• What Type of Privacy does HIPAA Cover under Employee Benefits?

    Privacy HIPAA  Employee BenefitsHIPAA is known as the Health Insurance Portability and Accountability Act. When you as an employee give your personal information to doctors that share the information with pharmacies, insurance companies, researchers, and sometimes employers, this federal law thoroughly protects your privacy.

    HIPAA defines your rights concerning your health information and also sets rules as to who is allowed and not allowed to have access to your personal health information. Although HIPAA protects individuals, it also allows information to be revealed for medical treatment purposes.

    Health plans, health plan clearinghouses, and any healthcare provider that transmits healthcare information electronically are covered in the HIPAA privacy rule.

    Health care plans include medical, dental, vision, prescription drug insurers, health maintenance organizations, Medicare, Medicaid, Medicare + Choice, government and church sponsored programs, and multi-employer health plans.

    Covered health care providers include all health care providers that provide personal information electronically despite of size.

    HIPAA protects all individually identifiable health information held or transmitted by a covered entity or its business associate in any form or media no matter if it is in paper, electronic or oral form.
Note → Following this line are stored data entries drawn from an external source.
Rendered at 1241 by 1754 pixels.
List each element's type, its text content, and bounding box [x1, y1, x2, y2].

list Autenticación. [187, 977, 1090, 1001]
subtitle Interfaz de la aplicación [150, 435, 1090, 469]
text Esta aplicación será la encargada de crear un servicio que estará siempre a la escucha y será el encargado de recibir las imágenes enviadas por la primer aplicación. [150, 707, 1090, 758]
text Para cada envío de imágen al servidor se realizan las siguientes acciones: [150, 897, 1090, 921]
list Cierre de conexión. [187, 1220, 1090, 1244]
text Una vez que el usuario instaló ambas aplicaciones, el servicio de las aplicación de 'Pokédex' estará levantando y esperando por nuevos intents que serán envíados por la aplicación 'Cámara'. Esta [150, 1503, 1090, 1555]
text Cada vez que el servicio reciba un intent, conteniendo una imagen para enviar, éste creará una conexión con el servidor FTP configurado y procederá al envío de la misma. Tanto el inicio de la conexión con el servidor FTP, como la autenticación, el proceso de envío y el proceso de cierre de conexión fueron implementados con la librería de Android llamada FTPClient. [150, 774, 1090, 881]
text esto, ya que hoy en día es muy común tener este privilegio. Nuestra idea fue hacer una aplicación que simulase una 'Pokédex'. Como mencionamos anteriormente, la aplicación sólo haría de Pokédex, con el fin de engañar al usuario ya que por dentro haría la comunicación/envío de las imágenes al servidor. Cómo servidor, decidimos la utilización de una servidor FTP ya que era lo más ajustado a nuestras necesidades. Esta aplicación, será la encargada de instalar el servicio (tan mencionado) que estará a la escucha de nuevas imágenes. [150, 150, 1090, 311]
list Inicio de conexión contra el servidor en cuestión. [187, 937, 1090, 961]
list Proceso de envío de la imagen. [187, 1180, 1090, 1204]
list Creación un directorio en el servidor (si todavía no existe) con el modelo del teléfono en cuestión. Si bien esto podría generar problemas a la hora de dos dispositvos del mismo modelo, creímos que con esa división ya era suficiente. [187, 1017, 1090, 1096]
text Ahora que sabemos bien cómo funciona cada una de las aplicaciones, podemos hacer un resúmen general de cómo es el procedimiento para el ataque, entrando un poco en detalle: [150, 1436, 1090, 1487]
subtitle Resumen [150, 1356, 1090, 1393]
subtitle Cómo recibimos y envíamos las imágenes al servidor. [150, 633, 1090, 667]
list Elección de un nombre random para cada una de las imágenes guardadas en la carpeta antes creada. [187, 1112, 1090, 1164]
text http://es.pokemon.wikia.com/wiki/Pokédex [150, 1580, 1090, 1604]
    Individually identifiable information includes the individual’s past, present or future physical or mental health or condition, the provision of health care to the individual, or the past, present, or future payment of the provision of health care to the individual that identifies the individual or for which there is a reasonable basis to believe it can be used to identify the individual. For example, this would include the name, birth date, address and or social security number.

    A covered entity is prohibited from disclosing protected health information except if the privacy rules permits or requires the entity to do so or if the individual subject to the information or individual’s personal representative authorizes the disclosure in writing.

    A required disclosure is only allowed in two situations: to individuals or their personal representatives when they request to gain access to their protected health information and to HHS when it is under an investigation or review or enforcement action.

    The HIPAA privacy rule contains a very important minimum necessary use and disclosure principle. A covered entity must make reasonable efforts to use, disclose, and request only the minimum amount of protected health information needed to accomplish the intended purpose of the use, disclosure, or request. When the minimum necessary standard applies to a use or disclosure, the entity may not request the entire record unless the entity can prove that the entire record is the minimum necessary reasonably needed for the purpose. The HIPAA privacy rule allows for only the minimum necessary information to be revealed.

    The minimum necessary requirement does not apply when there is a disclosure to or a request by a health care provider for treatment, disclosure to an individual who is the subject of the information, or the individual’s personal representative, use or disclosure made pursuant to an authorization, disclosure to HHS for complaint investigation, compliance review or enforcement, the use or disclosure that is required by law, or the use or disclosure required for compliance with the HIPAA Transaction Rule or other Administrative Simplification Rules.

    Notice of privacy practices are required by each HIPAA covered entity. The notice must describe how the covered entity may use and disclose the protected health information, state the covered entity’s duties to protect privacy, provide a notice of privacy practices, and abide by the terms of the current notice. The notice must explain the individual’s rights, which include the right to complain to HHS and to the covered entity if the individual that believes that their privacy rights have been violated. Additionally, the notice must include a point of contact for further information and for making complaints to the covered entities that must act in accordance with their notices.

    Entities that are covered by HIPAA and refuse to comply with the Privacy Rule may be subjected to civil penalties. These penalties will vary according to the date of the violation, whether the covered entity knew or should have known of the failure to comply with the privacy rules, or whether the covered entity’s failure to comply was due to willful neglect. Penalties cannot exceed a calendar year cap for multiple violations of the same requirement. Criminal penalties may also be given for persons who knowingly obtain or disclose individually identifiable health information in violation of the Privacy Rule.